Shed slowly stood, leaning on the table to support himself as Dusekkar shooed everyone else back to the main area of the cabin.

 

“That…that was a Telamon,” Shed slowly breathed out, “A post-Shattering Telamon. You know what that means he did, right?”

 

“...Yeah,” Builder sighed, nodding, “Figured as much.”

 

“I…” Shed tried to speak, only to trail off.

 

He was almost that. He was almost a Telamon that lost Builder and killed 1x over it. 1x had disowned herself years and years ago, but it never changed where she started. That was once a bundle he held in his arms and cooed over. That was his baby.

 

That could’ve been him. He was just a single sword plunge away from it. He could’ve been that. He could’ve been a monster.
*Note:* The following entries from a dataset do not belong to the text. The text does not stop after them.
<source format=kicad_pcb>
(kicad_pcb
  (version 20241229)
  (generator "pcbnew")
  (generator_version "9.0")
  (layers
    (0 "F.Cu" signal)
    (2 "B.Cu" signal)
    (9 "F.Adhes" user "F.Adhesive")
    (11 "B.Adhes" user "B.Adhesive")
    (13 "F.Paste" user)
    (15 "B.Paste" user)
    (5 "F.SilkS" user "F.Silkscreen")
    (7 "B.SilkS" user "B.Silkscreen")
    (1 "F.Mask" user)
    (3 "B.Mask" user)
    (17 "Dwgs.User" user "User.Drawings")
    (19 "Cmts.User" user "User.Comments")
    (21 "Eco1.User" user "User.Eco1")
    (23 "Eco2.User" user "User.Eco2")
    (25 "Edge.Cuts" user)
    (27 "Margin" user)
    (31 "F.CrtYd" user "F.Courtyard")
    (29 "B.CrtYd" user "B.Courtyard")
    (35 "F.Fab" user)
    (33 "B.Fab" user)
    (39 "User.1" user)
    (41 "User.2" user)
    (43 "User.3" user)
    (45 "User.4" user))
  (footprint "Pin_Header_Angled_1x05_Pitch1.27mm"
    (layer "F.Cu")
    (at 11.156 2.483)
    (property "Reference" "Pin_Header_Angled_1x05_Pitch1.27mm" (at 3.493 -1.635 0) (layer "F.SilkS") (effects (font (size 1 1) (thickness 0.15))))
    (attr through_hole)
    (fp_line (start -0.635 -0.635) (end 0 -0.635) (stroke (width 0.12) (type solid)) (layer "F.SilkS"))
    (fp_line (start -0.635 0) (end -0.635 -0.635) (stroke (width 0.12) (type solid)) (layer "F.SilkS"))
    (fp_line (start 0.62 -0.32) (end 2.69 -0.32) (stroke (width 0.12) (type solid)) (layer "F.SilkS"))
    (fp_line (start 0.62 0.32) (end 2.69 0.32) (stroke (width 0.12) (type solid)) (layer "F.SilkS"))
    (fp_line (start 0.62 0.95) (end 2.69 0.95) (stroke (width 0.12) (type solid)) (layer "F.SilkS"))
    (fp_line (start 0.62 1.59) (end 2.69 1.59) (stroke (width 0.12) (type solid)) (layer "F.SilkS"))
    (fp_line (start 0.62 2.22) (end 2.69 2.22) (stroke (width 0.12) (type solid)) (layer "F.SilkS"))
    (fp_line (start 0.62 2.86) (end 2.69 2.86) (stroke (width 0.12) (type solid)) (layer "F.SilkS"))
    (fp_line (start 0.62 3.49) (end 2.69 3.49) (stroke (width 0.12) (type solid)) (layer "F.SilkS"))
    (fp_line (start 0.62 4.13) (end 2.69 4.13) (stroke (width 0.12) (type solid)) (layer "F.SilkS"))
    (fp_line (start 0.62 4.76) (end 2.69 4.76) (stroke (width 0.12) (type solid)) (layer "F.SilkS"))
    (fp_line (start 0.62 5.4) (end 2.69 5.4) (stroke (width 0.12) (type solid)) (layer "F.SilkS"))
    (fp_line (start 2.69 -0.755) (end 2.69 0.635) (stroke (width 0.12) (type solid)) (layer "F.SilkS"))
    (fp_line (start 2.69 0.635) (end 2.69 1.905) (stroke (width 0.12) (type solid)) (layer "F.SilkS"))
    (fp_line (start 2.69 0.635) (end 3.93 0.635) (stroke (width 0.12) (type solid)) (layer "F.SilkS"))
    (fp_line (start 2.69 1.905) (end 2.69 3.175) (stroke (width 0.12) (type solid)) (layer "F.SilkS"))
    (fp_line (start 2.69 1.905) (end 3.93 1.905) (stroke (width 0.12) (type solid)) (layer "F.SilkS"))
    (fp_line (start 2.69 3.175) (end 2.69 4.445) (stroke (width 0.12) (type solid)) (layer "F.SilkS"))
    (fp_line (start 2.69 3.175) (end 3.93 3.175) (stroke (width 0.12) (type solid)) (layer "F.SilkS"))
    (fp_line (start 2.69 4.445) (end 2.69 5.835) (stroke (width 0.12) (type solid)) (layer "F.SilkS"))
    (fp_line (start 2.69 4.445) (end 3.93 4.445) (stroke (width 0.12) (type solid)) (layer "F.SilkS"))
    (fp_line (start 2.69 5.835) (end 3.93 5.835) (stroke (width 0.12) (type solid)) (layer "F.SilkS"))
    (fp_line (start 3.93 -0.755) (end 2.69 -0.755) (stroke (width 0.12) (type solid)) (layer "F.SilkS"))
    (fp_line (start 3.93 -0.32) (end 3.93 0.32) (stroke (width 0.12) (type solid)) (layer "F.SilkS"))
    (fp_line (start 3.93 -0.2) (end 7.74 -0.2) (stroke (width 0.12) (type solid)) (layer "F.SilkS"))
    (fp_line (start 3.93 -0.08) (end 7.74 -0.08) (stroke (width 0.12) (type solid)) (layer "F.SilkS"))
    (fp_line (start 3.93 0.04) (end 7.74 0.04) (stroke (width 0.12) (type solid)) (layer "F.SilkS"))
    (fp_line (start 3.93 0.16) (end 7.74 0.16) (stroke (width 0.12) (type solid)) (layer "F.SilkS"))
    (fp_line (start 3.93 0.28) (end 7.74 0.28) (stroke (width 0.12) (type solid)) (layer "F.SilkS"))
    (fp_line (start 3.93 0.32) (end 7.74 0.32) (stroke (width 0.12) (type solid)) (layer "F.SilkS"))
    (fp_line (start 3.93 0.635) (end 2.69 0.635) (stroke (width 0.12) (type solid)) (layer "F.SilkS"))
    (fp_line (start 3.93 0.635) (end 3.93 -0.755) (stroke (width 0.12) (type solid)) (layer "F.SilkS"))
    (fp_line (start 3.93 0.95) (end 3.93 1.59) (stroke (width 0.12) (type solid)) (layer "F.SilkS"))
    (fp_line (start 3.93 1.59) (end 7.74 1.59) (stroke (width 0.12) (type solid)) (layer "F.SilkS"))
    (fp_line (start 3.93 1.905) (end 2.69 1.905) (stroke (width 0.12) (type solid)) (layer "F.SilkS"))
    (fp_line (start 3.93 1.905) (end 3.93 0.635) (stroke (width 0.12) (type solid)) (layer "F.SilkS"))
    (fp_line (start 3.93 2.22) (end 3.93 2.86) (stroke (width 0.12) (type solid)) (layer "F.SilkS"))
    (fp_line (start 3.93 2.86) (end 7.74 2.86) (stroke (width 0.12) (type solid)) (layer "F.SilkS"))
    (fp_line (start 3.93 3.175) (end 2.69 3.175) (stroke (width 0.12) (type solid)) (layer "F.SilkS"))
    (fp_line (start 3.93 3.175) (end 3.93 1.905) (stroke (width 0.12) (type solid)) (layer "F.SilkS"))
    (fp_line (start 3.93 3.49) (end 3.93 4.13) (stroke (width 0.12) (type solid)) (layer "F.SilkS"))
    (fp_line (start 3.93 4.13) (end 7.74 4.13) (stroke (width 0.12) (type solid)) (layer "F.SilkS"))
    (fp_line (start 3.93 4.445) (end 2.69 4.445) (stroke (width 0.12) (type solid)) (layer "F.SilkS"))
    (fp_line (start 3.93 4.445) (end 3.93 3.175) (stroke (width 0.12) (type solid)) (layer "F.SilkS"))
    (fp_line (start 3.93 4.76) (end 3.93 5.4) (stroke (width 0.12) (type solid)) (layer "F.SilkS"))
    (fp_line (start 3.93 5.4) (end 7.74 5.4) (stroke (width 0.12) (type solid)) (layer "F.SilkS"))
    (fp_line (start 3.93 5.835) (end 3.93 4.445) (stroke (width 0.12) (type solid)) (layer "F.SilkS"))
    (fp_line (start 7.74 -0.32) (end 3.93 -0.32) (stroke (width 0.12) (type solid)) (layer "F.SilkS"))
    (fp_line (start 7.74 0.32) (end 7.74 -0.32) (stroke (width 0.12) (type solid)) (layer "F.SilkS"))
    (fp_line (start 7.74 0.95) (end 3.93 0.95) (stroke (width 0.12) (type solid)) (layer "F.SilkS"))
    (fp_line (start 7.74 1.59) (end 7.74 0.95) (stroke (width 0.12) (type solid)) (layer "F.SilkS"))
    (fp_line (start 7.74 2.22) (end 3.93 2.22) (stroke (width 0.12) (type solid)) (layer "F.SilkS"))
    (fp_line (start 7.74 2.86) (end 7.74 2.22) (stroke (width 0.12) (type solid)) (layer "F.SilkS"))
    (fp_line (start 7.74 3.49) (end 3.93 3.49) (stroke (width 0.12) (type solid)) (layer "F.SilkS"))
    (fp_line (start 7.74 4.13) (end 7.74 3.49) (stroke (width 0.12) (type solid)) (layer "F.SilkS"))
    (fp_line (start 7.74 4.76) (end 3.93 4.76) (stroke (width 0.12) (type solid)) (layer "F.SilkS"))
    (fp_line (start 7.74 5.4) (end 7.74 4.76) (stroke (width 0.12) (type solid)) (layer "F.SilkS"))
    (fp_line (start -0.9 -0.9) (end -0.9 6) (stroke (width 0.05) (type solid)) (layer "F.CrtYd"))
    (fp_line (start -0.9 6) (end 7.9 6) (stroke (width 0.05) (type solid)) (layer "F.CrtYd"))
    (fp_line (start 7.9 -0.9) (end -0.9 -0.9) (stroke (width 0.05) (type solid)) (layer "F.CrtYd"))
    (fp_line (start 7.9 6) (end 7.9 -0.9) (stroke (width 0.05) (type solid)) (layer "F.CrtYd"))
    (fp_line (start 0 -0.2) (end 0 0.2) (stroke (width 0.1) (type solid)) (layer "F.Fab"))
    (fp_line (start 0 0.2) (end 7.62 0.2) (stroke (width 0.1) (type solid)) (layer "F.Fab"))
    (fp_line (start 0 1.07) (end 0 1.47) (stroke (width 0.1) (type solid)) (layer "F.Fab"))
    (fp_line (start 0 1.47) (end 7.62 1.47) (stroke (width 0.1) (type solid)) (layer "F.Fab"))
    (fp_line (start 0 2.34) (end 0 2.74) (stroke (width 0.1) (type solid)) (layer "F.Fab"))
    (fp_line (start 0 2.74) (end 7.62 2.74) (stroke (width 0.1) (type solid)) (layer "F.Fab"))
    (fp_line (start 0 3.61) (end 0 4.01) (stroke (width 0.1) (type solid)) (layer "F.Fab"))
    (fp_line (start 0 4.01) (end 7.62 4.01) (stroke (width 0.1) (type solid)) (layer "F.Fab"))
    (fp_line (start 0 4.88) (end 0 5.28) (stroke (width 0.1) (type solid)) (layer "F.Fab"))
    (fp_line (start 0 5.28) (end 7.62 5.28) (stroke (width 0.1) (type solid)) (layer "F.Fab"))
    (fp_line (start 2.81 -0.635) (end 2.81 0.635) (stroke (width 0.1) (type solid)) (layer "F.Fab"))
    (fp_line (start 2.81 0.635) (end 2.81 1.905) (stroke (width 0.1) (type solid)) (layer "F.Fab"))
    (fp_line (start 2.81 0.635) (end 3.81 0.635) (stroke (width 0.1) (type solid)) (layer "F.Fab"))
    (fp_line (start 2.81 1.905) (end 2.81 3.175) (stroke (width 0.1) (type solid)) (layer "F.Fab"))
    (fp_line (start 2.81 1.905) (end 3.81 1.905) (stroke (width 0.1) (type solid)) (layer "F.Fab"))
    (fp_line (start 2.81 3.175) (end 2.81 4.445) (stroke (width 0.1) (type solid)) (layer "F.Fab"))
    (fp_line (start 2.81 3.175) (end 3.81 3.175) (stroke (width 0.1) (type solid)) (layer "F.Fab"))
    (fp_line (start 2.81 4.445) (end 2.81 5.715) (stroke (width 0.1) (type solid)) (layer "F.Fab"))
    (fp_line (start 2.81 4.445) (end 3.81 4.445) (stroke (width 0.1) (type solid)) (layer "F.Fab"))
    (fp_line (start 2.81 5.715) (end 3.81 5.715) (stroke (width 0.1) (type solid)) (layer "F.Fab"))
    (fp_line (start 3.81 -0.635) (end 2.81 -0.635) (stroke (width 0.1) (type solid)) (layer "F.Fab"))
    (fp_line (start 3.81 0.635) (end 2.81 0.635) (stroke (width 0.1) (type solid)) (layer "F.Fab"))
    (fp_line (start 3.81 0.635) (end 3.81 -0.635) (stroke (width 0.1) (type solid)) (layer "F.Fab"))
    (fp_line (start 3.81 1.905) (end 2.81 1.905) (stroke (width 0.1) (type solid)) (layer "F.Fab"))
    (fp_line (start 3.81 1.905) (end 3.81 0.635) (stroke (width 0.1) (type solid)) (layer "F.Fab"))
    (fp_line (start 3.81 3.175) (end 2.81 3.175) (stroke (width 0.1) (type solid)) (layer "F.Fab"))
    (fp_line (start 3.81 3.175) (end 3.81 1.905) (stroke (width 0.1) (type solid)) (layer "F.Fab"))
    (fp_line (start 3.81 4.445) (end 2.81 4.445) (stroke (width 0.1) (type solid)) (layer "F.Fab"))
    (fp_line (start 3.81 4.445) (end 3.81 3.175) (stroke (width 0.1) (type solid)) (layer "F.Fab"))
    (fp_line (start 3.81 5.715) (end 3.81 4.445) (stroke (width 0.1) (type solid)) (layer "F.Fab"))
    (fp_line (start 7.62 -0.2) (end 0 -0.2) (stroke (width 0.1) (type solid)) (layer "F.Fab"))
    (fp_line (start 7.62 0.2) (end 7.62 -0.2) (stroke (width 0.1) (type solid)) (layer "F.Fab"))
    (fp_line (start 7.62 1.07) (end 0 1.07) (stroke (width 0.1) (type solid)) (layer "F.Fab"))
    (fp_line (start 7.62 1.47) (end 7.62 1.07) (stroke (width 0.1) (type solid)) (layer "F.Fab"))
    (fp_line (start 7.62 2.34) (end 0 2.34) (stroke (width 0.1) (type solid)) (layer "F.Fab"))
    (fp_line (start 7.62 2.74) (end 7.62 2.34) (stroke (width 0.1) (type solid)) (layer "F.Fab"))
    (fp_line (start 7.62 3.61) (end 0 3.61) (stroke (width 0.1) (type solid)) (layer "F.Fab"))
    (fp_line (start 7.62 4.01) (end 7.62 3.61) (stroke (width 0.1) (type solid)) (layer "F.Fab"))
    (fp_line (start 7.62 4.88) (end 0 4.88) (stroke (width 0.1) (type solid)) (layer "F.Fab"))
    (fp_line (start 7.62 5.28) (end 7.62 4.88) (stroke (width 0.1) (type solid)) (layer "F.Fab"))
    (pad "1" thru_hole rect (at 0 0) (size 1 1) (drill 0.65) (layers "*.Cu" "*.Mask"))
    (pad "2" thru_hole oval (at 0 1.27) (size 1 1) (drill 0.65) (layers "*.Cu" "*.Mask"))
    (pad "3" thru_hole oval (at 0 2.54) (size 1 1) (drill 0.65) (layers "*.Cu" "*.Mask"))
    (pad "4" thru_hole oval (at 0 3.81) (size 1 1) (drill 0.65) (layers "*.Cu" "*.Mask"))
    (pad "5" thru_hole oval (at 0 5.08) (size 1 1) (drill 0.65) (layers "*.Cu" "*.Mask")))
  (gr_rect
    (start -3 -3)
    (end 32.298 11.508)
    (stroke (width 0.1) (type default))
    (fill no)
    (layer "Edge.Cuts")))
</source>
What separated him from that?

 

…Were these just the thoughts left over from that slice?

 

Shed couldn’t put a finger on that twisting hatred that crawled inside him, hatred he thought ‘lived’ on the other side of the lake.

 

“...I think I need to be alone right now,” he finally managed to force out, then quietly adding, “Sorry.”

 

He tried to ignore how confused and concerned Builder looked as he stumbled off, thinking for a moment before he opened the back door to the cabin and slipped out, down the porch and into the woods.

 

He…just needed some time to think.

Notes:

...through patches of violet.

Hey so remember in the end note of The Same, Are We Not? when I put "Certainly this conversation will have zero effect on anything going forwards! [Ominous alternate Shed noises in the background] huh did anyone hear that." to be silly?

Yea here's the ominous alternate Shed. Yes I have been writing this since The Same was published. I had to write both the origin of the "what would Epitaph think?" line AND Shed getting Illumina before I could publish this. Enjoy!

And thus begins the "Shed I am SO SORRY" arc of Birdverse. Yaaaay!!!!!